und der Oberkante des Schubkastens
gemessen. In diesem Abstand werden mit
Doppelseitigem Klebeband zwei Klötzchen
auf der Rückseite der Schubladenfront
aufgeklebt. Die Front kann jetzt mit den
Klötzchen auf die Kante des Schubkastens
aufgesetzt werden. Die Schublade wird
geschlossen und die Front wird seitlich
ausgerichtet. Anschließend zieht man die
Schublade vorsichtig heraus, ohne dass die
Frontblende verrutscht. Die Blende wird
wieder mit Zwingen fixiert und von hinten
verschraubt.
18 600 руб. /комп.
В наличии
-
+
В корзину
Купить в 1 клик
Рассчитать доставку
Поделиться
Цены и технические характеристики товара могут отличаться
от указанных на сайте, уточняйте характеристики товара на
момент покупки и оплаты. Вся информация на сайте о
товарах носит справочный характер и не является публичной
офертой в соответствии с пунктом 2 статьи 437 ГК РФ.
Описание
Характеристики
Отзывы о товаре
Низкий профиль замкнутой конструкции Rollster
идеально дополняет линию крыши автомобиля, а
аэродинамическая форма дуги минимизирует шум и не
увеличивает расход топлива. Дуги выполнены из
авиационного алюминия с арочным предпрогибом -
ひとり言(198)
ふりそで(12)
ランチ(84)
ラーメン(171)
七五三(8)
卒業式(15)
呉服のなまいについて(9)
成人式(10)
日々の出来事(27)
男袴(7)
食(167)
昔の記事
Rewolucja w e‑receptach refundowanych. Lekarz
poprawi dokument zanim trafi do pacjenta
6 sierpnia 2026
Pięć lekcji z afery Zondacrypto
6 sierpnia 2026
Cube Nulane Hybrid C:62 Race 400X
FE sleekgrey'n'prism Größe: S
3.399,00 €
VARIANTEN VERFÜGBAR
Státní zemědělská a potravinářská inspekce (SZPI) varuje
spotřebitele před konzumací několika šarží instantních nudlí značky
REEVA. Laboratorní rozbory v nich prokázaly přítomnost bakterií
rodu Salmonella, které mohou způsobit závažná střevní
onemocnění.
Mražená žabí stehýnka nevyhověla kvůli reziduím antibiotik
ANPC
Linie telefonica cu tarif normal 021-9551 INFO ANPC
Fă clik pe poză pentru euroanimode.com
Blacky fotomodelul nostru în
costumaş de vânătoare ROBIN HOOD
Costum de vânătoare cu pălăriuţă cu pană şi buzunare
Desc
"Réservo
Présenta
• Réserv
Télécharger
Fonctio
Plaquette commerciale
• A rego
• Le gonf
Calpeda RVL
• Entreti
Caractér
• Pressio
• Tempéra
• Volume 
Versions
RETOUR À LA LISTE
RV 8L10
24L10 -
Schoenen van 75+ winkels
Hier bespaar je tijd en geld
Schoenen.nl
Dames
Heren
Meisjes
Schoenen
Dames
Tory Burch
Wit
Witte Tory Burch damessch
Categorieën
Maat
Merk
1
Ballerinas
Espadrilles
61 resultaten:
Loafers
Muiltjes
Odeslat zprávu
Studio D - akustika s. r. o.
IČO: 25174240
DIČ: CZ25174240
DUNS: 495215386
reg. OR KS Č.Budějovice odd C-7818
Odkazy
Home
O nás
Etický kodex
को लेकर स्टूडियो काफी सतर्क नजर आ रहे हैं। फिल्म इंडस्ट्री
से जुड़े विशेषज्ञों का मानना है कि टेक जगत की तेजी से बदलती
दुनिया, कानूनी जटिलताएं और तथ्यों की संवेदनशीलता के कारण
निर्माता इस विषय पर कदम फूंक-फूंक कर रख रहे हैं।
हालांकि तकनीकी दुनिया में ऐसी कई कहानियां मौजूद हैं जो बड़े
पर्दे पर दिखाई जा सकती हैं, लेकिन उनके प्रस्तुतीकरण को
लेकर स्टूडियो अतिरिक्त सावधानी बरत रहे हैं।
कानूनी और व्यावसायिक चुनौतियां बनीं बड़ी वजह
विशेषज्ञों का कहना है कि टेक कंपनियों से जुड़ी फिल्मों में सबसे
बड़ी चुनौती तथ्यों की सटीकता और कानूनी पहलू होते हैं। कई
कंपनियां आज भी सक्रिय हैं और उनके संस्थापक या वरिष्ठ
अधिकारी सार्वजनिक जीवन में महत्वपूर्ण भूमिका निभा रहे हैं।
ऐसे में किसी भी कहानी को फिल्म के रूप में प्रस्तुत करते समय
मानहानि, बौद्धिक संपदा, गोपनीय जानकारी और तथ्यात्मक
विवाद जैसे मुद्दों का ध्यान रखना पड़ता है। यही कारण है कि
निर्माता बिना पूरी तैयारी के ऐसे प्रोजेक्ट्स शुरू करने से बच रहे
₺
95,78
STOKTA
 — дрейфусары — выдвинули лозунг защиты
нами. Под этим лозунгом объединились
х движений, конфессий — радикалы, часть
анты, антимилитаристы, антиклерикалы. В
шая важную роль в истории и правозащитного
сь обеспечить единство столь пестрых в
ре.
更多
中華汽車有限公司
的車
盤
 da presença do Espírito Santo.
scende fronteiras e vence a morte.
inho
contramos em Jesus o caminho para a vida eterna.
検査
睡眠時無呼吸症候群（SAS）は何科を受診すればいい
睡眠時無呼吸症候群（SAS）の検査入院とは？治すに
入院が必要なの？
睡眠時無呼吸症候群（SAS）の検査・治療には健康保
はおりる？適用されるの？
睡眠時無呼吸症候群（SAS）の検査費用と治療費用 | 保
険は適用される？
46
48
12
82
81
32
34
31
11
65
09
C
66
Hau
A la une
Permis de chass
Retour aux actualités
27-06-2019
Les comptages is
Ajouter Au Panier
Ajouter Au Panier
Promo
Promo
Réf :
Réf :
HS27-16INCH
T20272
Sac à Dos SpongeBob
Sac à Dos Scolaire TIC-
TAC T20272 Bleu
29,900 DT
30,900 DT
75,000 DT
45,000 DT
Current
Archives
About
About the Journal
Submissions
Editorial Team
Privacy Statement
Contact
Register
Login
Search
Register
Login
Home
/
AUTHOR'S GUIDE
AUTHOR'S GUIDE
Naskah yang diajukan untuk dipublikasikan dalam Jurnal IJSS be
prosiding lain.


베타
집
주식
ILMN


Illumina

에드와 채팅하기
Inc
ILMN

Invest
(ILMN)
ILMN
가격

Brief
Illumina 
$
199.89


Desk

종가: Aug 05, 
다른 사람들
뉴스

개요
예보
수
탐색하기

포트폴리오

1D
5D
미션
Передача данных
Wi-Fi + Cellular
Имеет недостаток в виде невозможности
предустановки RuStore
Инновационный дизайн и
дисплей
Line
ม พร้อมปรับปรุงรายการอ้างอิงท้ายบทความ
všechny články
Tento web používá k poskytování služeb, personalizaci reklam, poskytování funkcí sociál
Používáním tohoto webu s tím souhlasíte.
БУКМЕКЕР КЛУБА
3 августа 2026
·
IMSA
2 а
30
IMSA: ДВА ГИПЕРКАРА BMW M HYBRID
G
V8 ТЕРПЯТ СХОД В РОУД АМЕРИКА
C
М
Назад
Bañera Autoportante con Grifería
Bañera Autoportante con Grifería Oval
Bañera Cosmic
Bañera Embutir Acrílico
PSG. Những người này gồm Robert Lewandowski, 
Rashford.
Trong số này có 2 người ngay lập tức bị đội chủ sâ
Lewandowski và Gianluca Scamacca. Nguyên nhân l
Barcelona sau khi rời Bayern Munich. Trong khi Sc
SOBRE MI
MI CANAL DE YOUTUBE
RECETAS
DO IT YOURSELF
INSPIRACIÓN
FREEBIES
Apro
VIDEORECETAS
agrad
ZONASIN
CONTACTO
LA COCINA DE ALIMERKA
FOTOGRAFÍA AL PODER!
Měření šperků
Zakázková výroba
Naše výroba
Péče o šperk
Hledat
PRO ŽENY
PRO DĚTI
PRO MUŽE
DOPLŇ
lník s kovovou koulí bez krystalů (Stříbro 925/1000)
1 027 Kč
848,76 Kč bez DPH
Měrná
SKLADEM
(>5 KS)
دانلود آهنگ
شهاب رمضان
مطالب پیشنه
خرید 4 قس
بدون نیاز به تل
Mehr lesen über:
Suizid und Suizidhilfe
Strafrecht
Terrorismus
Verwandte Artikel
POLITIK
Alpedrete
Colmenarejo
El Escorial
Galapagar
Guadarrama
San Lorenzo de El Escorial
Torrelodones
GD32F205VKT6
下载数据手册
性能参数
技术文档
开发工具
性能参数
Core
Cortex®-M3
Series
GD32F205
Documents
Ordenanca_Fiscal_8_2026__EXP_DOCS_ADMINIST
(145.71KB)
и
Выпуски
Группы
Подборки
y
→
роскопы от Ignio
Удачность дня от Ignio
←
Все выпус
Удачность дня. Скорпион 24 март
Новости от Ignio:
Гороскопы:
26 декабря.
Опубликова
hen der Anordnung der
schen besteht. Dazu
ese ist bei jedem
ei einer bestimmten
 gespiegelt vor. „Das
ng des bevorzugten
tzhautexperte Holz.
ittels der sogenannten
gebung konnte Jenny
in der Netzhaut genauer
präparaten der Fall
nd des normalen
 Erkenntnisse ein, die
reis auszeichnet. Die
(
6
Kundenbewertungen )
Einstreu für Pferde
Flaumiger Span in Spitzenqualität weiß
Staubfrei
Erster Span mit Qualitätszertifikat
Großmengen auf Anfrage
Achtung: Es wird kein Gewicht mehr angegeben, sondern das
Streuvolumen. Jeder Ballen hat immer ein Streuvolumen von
.....
REQUEST:
Scan the data for the word "wird" and copy every line where it shows up.

REPLY TO THE EXERCISE:
aufgesetzt werden. Die Schublade wird
geschlossen und die Front wird seitlich
Frontblende verrutscht. Die Blende wird
Achtung: Es wird kein Gewicht mehr angegeben, sondern das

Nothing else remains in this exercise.